Les CCAS ont pour mission d’aider et soutenir les plus défavorisés. Ils interviennent dans trois domaines :

  • l’aide sociale légale qui, de par la loi, est leur seule attribution obligatoire.
  • l’aide sociale facultative et l’action sociale, matières pour lesquelles ils disposent d’une grande liberté d’intervention et pour lesquelles ils mettent en œuvre la politique sociale déterminée par les élus locaux.
  • l’animation des activités sociales.

MAJ et le COM

Moissac Animation Jeunesse et la mairie signeront un contrat d’objectifs et de moyens (COM) pour les trois ans à venir. Ainsi en a décidé l’avant dernier conseil municipal de la mandature malgré l’opposition de la droite et de l’extrême droite réunies.

De quoi s’agit-il? D’affirmer clairement le rôle de l’association MAJ  en tant qu’acteur social et de lui donner les moyens de son action. Il ne s’agit pas d’un chèque en blanc, mais bien d’un engagement réciproque, sur des moyens financiers que réclame l’association pour agir, et sur des objectifs que la mairie entend lui fixer. Voilà un contrat équilibré où les deux parties conviennent de se revoir chaque année, pour évaluer les résultats et fixer le montant des aides. A la hausse comme à la baisse!

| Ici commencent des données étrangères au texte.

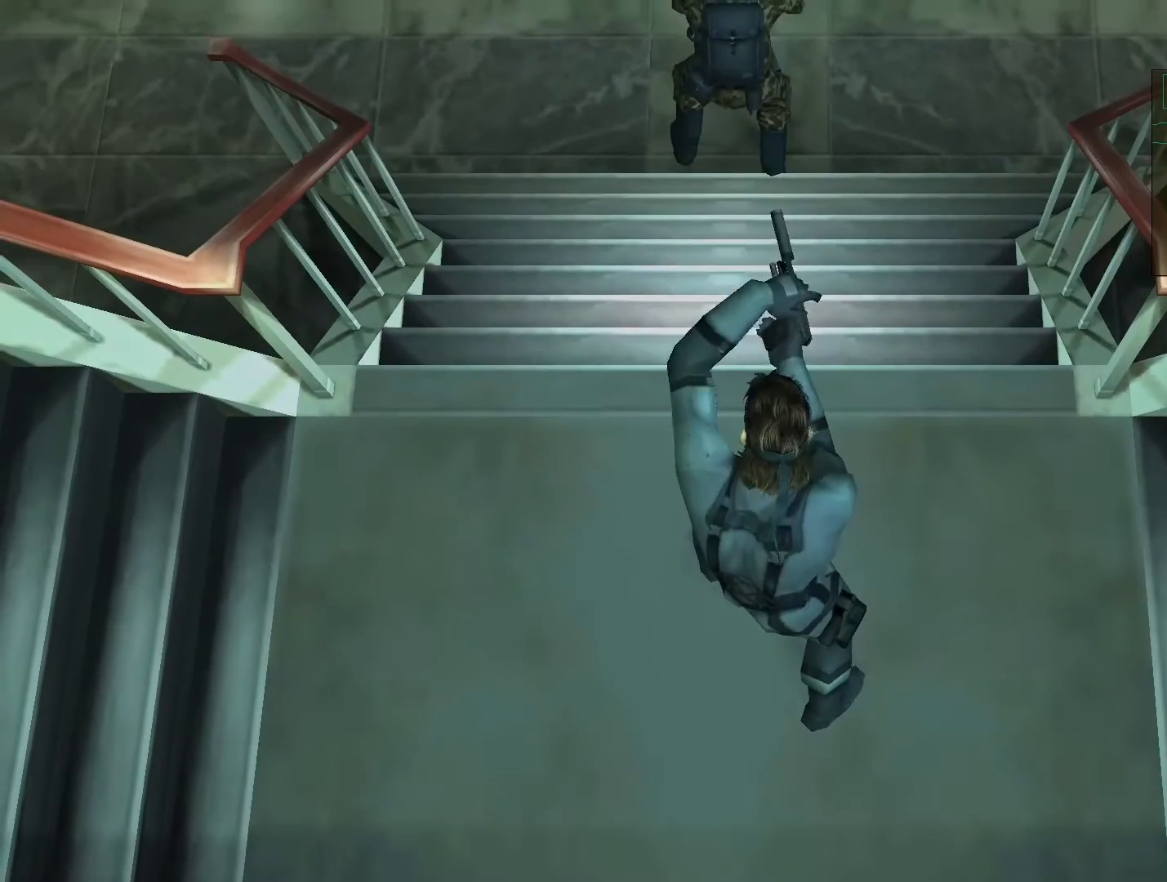
{"buttons": [], "left_stick": "right", "right_stick": "center", "events": [[67, "left_stick", "down-right"], [167, "CIRCLE", "down"], [233, "CIRCLE", "up"], [300, "CIRCLE", "down"], [400, "CIRCLE", "up"], [467, "left_stick", "right"]]}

Pour 2104, MAJ touchera 112000 euros, ce qui représente 47% du budget de fonctionnement de ladite association. Depuis septembre 2013, MAJ habite la maison de l’emploi et de la solidarité, preuve de son engagement contre le chômage des jeunes,  en plus du travail d’accueil, de formation et d’animation des centres de loisirs. Domaines dans lesquels elle effectue « un travail remarquable » a dit le maire.

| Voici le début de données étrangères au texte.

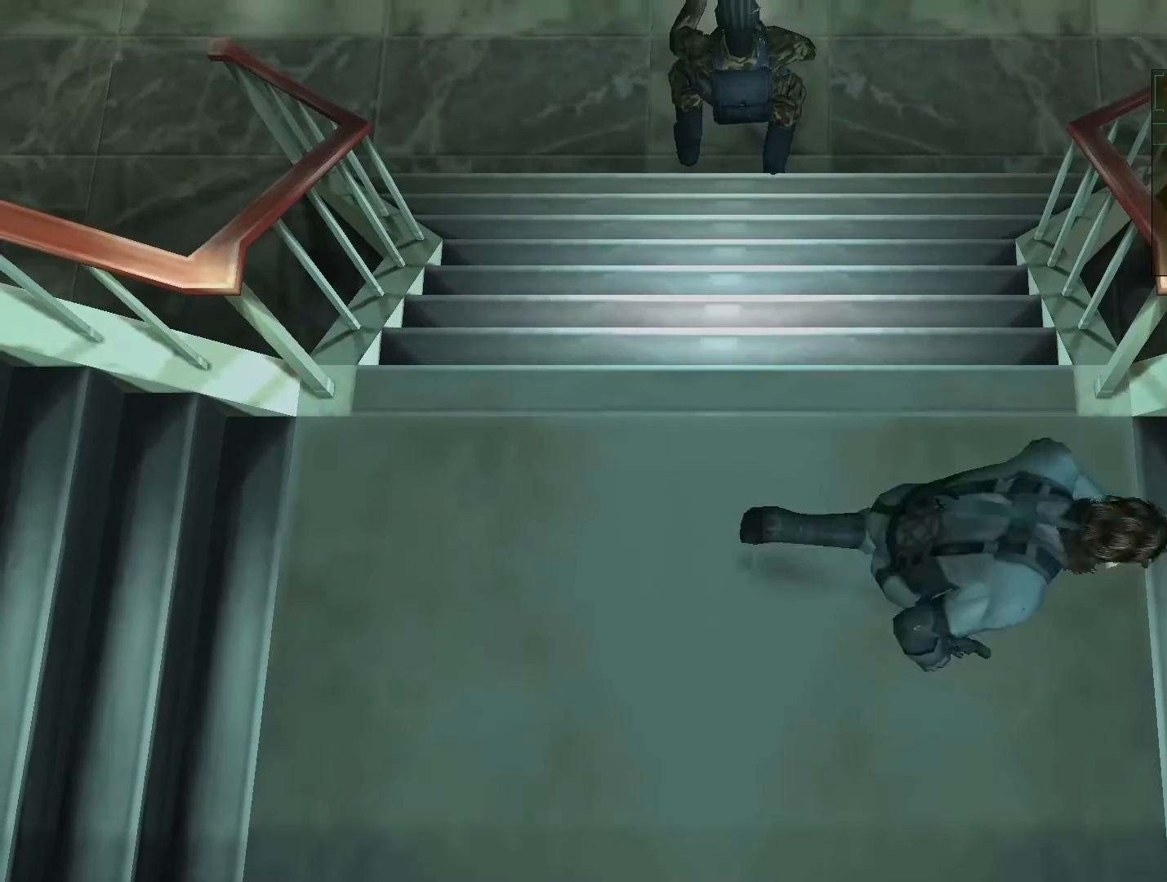
{"buttons": [], "left_stick": "right", "right_stick": "center", "events": []}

Ce vote a été acquis de haute lutte, obligeant le maire Jean Paul Nunzi et Gérard Valles, conseiller à la communication, à faire assaut d’arguments face aux à priori des radicaux. D’entrée de jeu, ils avaient annoncé la couleur : nous ne voterons pas ce qui pourrait engager l’avenir de la ville. Sous entendu, une fois aux affaires, nous voulons avoir les mains libres. Aux affaires, ils n’y sont pas, et sont même loin d’y être. Quant à l’avenir, il ne  saurait, lorsqu’il y va de l’aide à la jeunesse, s’embarrasser de considérations aussi mesquines que politiciennes!